I read somewhere that the word “racism” did not exist until the late 1950s. I can believe it. Now it is the universal solvent of all rational thinking, and it is especially convenient for the Left to use against regions, classes and cultures that disagree with them, and which fail to produce electoral victories. The continuing dismissal of the American South by the Democrats and their allies comes to mind.
Racism as an excuse for Democratic defeat in the South is too easy, too pat. But it has the benefit of allowing Democrats the luxury of being able to ignore the real reasons why white Southerners have so completely rejected their candidates. Liberals are apparently incapable of conducting the introspection necessary to arrive at the conclusion that their attitudes toward those they feel superior to contributes far more to their electoral defeats than some kind of nebulous racism that doesn’t exist in any greater proportion in the South than it does anywhere else in the country.

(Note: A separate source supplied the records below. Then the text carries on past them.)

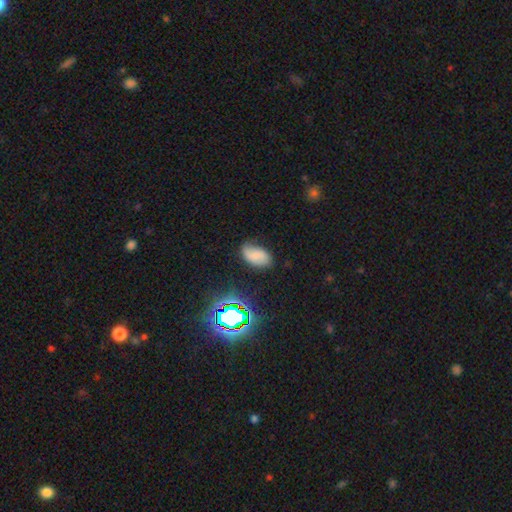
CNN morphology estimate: This appears to be a smooth galaxy with no disk features (64%) that is in between round and cigar-shaped (92%). Merging: none (66%).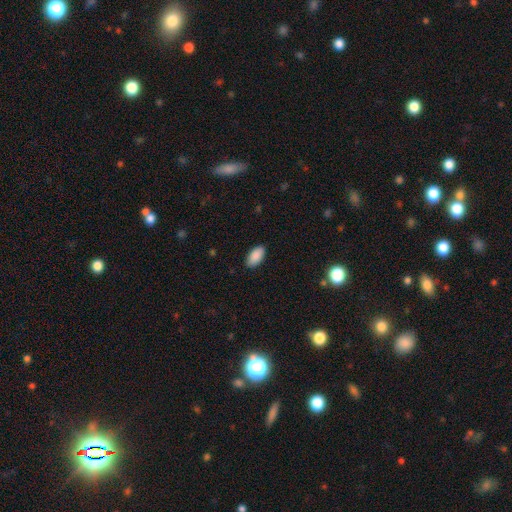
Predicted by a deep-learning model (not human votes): Smooth or featured: smooth — 90% (star or artifact — 7%)
How rounded: in between — 95% (cigar-shaped — 3%)
Merging: none — 88% (minor disturbance — 9%)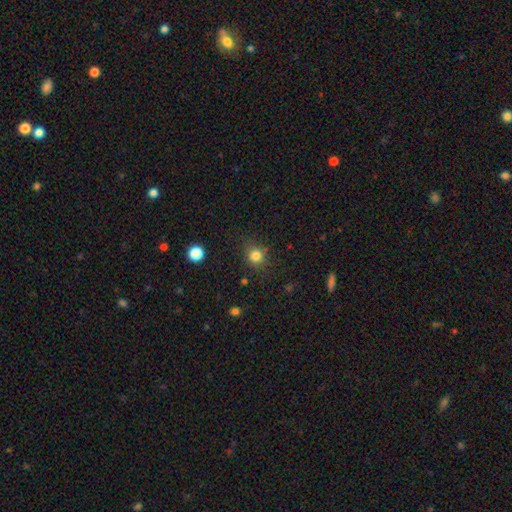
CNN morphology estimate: Q: Smooth or featured?
A: smooth (81%); runner-up: star or artifact (13%)
Q: How rounded?
A: round (85%); runner-up: in between (14%)
Q: Merging?
A: none (83%); runner-up: minor disturbance (11%)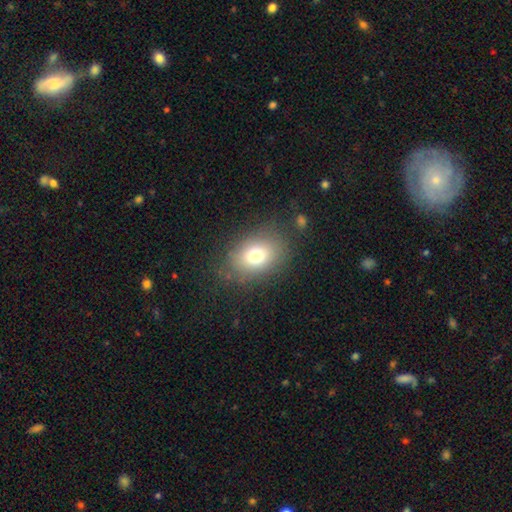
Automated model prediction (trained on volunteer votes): Smooth or featured?
  - smooth: 74% *
  - featured or disk: 13%
  - star or artifact: 13%
How rounded?
  - in between: 65% *
  - round: 33%
  - cigar-shaped: 1%
Merging?
  - none: 79% *
  - minor disturbance: 13%
  - major disturbance: 6%
  - merger: 2%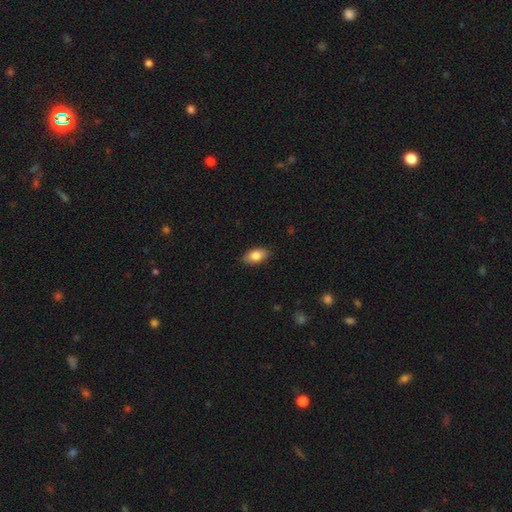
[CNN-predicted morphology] A smooth galaxy with no disk features (83%) that is in between round and cigar-shaped (91%). Merging: none (87%).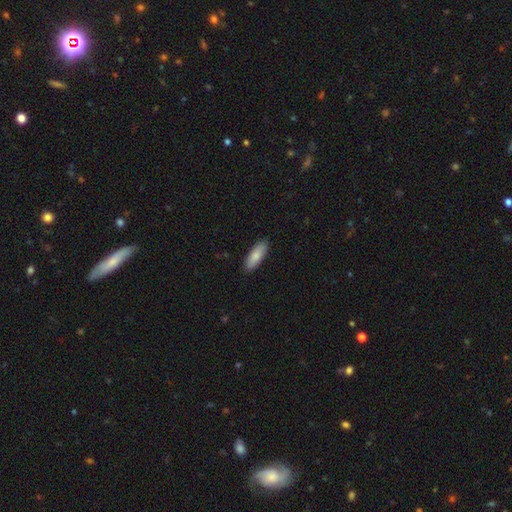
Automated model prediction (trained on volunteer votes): Q: Smooth or featured?
A: smooth (83%); runner-up: featured or disk (11%)
Q: How rounded?
A: in between (68%); runner-up: cigar-shaped (31%)
Q: Merging?
A: none (89%); runner-up: minor disturbance (8%)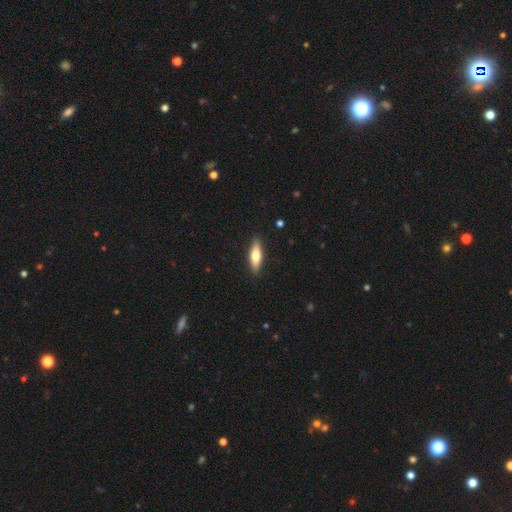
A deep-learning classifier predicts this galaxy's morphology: smooth-or-featured: smooth: 59% | featured or disk: 35% | star or artifact: 6%
  how-rounded: cigar-shaped: 57% | in between: 40% | round: 2%
  merging: none: 89% | minor disturbance: 8% | major disturbance: 2% | merger: 1%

Of course, as Thomas Sowell pointed out in his brilliant book, The Vision of the Anointed: Self-Congratulation as the Basis of Social Policy, [the title says it all], in order to come to grips with reality the liberal – I use that in the American sense of ‘Leftist’ – would have to change their conception of themselves, and that would be impossibly humiliating.
Cultural wars are so desperate because they are not simply about the merits and demerits of particular policies. They are about the anointed’s whole conception of themselves – about whether they are in the heady role of the vanguard or in the pathetic role of pretentious and self-infatuated people. [p.250]
Because differential rectitude is pivotal to the vision of the anointed, opponents must be shown to be not merely mistaken but morally lacking….This denigration or demonizing of those opposed to their views not only has the desired effect of discrediting the opposition but also has the unintended effect of cutting off the path of retreat from positions which become progressive;ly less tenable with the passage of time and the accumulation of discordant evidence….
For the anointed, it is desperately important to win, not simply because they believe that one policy or set of beliefs is better for society, but because their whole sense of themselves is at stake. [p.252]
The first obligation of the conservative is to know that one can be wholly wrong: emotionally, intellectually, morally. It keeps one humble. It prevents the development of the feeling of being anointed to govern one’s lessers.
I also think that Thomas Sowell’s The Vision of the Anointed should be on every thinking person’s bookshelf, along with Burke’s Reflections on the Late Revolution in France and Tocqueville’s Democracy in America.